The Los Angeles County Coroner’s Office has confirmed that one of two men found dead in an apartment on Hacienda Place on May 5 died from the effects of cocaine, MDMA (also known as “ecstasy” and fentanyl. Devon Jacob Lopez Bergman was 21 years old.
The Coroner’s Office has not yet determined the cause of death of Vaughn York, 53, who was found dead in the same apartment. York was a chef who had worked at NBC Universal. WEHOville has been unable to learn much about Bergman. Members of his family have created a GoFundMe page to raise money for his funeral.
Bergman’s death is one of a number of incidents in which people have died while using drugs laced with fentanyl. Those incidents have prompted the City of West Hollywood and local non-profits focused on the gay community to provide ways for drug users to make sure their drugs aren’t laced with fentanyl. However, it is unclear how effective those measures will be given that many drug users appear to be unaware of fentanyl.
The Centers for Disease Control describes fentanyl as “a synthetic opioid pain reliever, approved for treating severe pain, typically advanced cancer pain. It is 50 to 100 times more potent than morphine. It is prescribed in the form of transdermal patches or lozenges and can be diverted for misuse and abuse in the United States.
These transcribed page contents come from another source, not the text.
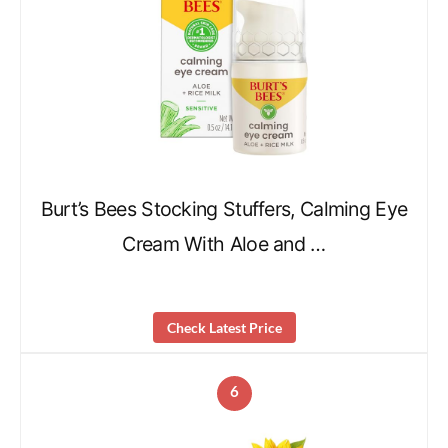
Burt’s Bees Stocking Stuffers, Calming Eye
Cream With Aloe and …
Check Latest Price
6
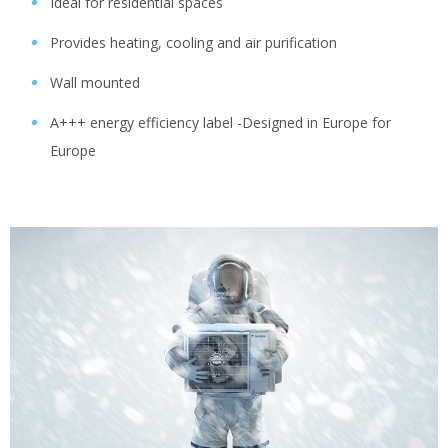
Ideal for residential spaces
Provides heating, cooling and air purification
Wall mounted
A+++ energy efficiency label -Designed in Europe for
Europe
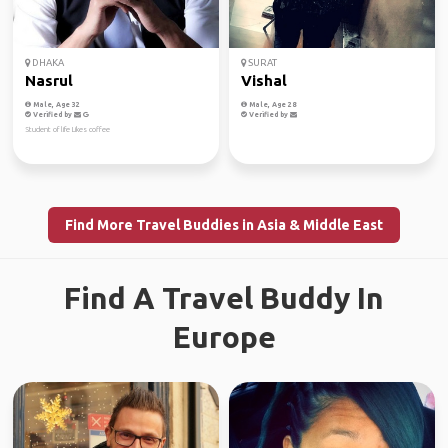
DHAKA
SURAT
Nasrul
Vishal
Male, Age 32
Male, Age 28
Verified by
Verified by
Student of life Likes coffee
Find More Travel Buddies in Asia & Middle East
Find A Travel Buddy In
Europe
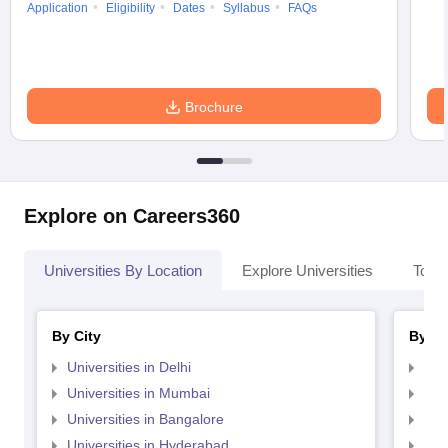
Application
Eligibility
Dates
Syllabus
FAQs
Brochure
Explore on Careers360
Universities By Location
Explore Universities
Top 
By City
By St
Universities in Delhi
Uni
Universities in Mumbai
Uni
Universities in Bangalore
Univ
Universities in Hyderabad
Uni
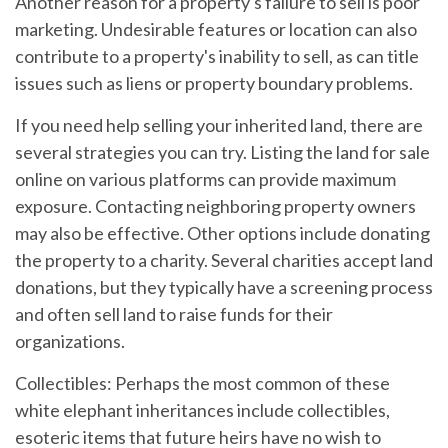
Another reason for a property's failure to sell is poor
marketing. Undesirable features or location can also
contribute to a property's inability to sell, as can title
issues such as liens or property boundary problems.
If you need help selling your inherited land, there are
several strategies you can try. Listing the land for sale
online on various platforms can provide maximum
exposure. Contacting neighboring property owners
may also be effective. Other options include donating
the property to a charity. Several charities accept land
donations, but they typically have a screening process
and often sell land to raise funds for their
organizations.
Collectibles:
Perhaps the most common of these
white elephant inheritances include collectibles,
esoteric items that future heirs have no wish to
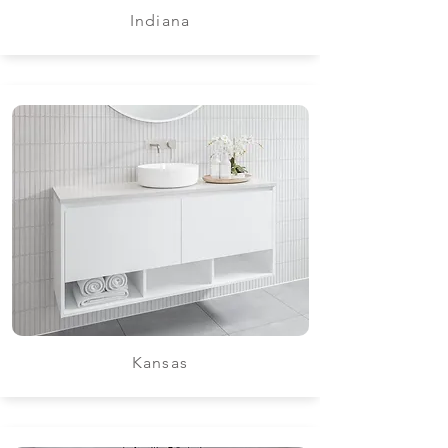
Indiana
Kansas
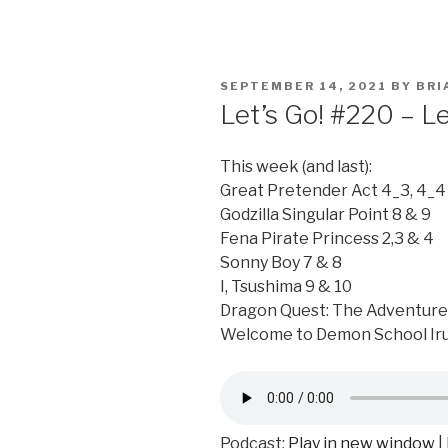
POSTED
SEPTEMBER 14, 2021
BY
BRI
ON
Let’s Go! #220 – L
This week (and last):
Great Pretender Act 4_3, 4_4 
Godzilla Singular Point 8 & 9
Fena Pirate Princess 2,3 & 4
Sonny Boy 7 & 8
I, Tsushima 9 & 10
Dragon Quest: The Adventure 
Welcome to Demon School Ir
Podcast:
Play in new window
|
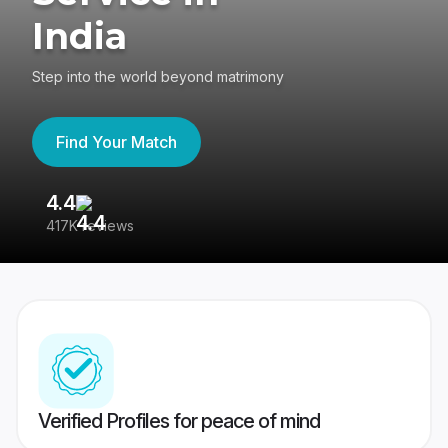
India
Step into the world beyond matrimony
Find Your Match
4.4
3
417K reviews
Re
Verified Profiles for peace of mind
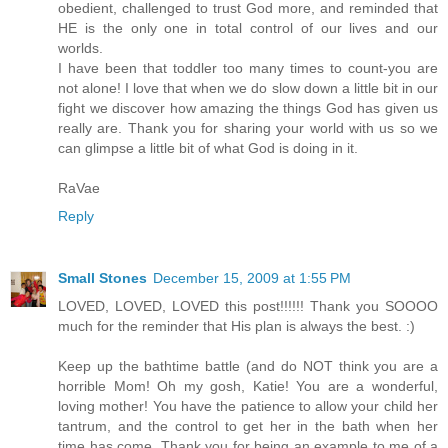
obedient, challenged to trust God more, and reminded that
HE is the only one in total control of our lives and our
worlds.
I have been that toddler too many times to count-you are
not alone! I love that when we do slow down a little bit in our
fight we discover how amazing the things God has given us
really are. Thank you for sharing your world with us so we
can glimpse a little bit of what God is doing in it.
RaVae
Reply
Small Stones
December 15, 2009 at 1:55 PM
LOVED, LOVED, LOVED this post!!!!!! Thank you SOOOO
much for the reminder that His plan is always the best. :)
Keep up the bathtime battle (and do NOT think you are a
horrible Mom! Oh my gosh, Katie! You are a wonderful,
loving mother! You have the patience to allow your child her
tantrum, and the control to get her in the bath when her
time has come. Thank you for being an example to me of a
“However, most recent cases of fentanyl-related harm, overdose, and death in the U.S. are linked to illegally made fentanyl. It is sold through illegal drug markets for its heroin-like effect. It is often mixed with heroin and/or cocaine as a combination product—with or without the user’s knowledge—to increase its euphoric effects.”
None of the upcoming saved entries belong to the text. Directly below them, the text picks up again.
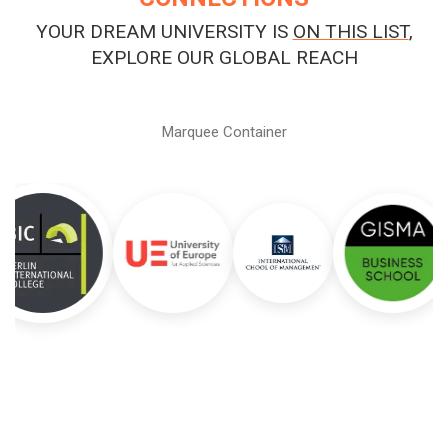
YOUR DREAM UNIVERSITY IS
ON THIS LIST
,
EXPLORE OUR GLOBAL REACH
Marquee Container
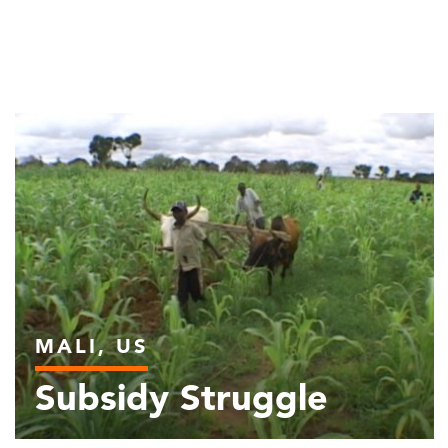
MALI, US
Subsidy Struggle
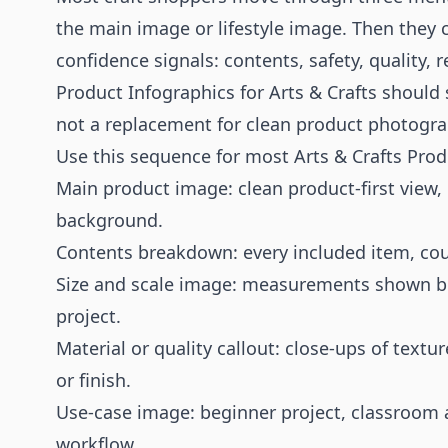
the main image or lifestyle image. Then they ch
confidence signals: contents, safety, quality, re
Product Infographics for Arts & Crafts should 
not a replacement for clean product photograp
Use this sequence for most Arts & Crafts Prod
Main product image: clean product-first view,
background.
Contents breakdown: every included item, cou
Size and scale image: measurements shown besi
project.
Material or quality callout: close-ups of textu
or finish.
Use-case image: beginner project, classroom act
workflow.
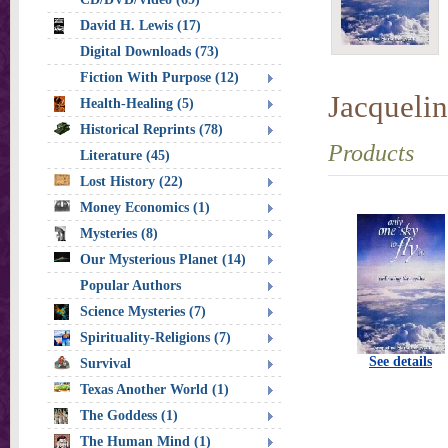
David H. Lewis (17)
Digital Downloads (73)
Fiction With Purpose (12)
Jacquelin
Health-Healing (5)
Historical Reprints (78)
Products
Literature (45)
Lost History (22)
Money Economics (1)
Mysteries (8)
Our Mysterious Planet (14)
Popular Authors
Science Mysteries (7)
Spirituality-Religions (7)
See details
Survival
Texas Another World (1)
The Goddess (1)
The Human Mind (1)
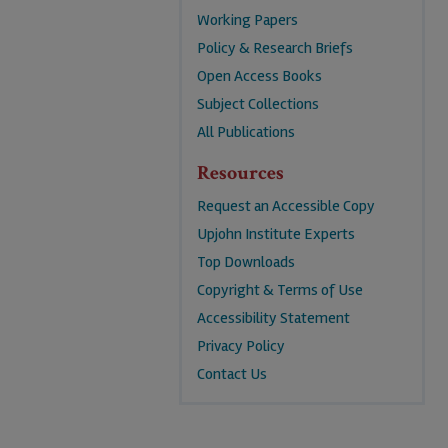
Working Papers
Policy & Research Briefs
Open Access Books
Subject Collections
All Publications
Resources
Request an Accessible Copy
Upjohn Institute Experts
Top Downloads
Copyright & Terms of Use
Accessibility Statement
Privacy Policy
Contact Us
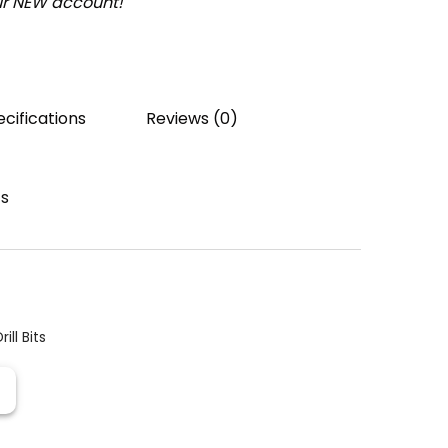
our NEW account!
cifications
Reviews (0)
ts
rill Bits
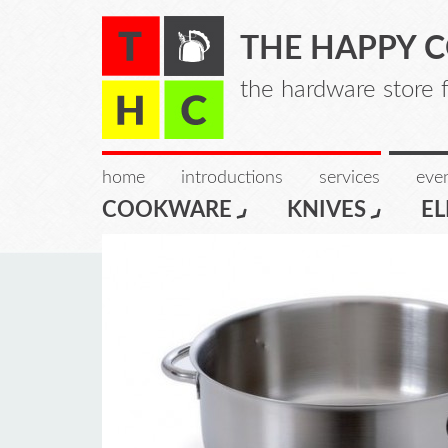
THE HAPPY 
the hardware store 
home
introductions
services
even
COOKWARE
KNIVES
EL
In May, the West Hollywood City Council voted to allocate $20,000 to APLA Health and the LA LGBT Center to provide fentanyl testing strips to drug users. The $15,000 allocated to APLA’s Health and Wellness program was to develop and distribute a public education campaign, targeting the West Hollywood community and members of the LGBT community that visited West Hollywood during Pride, providing information on the risks of the use of fentanyl and other party drugs such as Methamphetamine.
The testing strips can be used to test a drug to make sure it isn’t laced with fentanyl. In order to use the test strips, testers dissolve a small amount of substance in water, and then dip the test strips into the liquid for 15 seconds. The test strip is then set on a flat surface until results appear, usually within five minutes. One line indicates fentanyl is present in the sample; two lines indicate a negative result.
Fentanyl testing strips are available at all of the Center’s locations, which include its Center WeHo at 8745 Santa Monica Blvd. in West Hollywood. Fentanyl testing strips also are available at APLA’s Gleicher/Chen Health Center and APLA Health – Olympic, two locations that serve people who live and work in West Hollywood.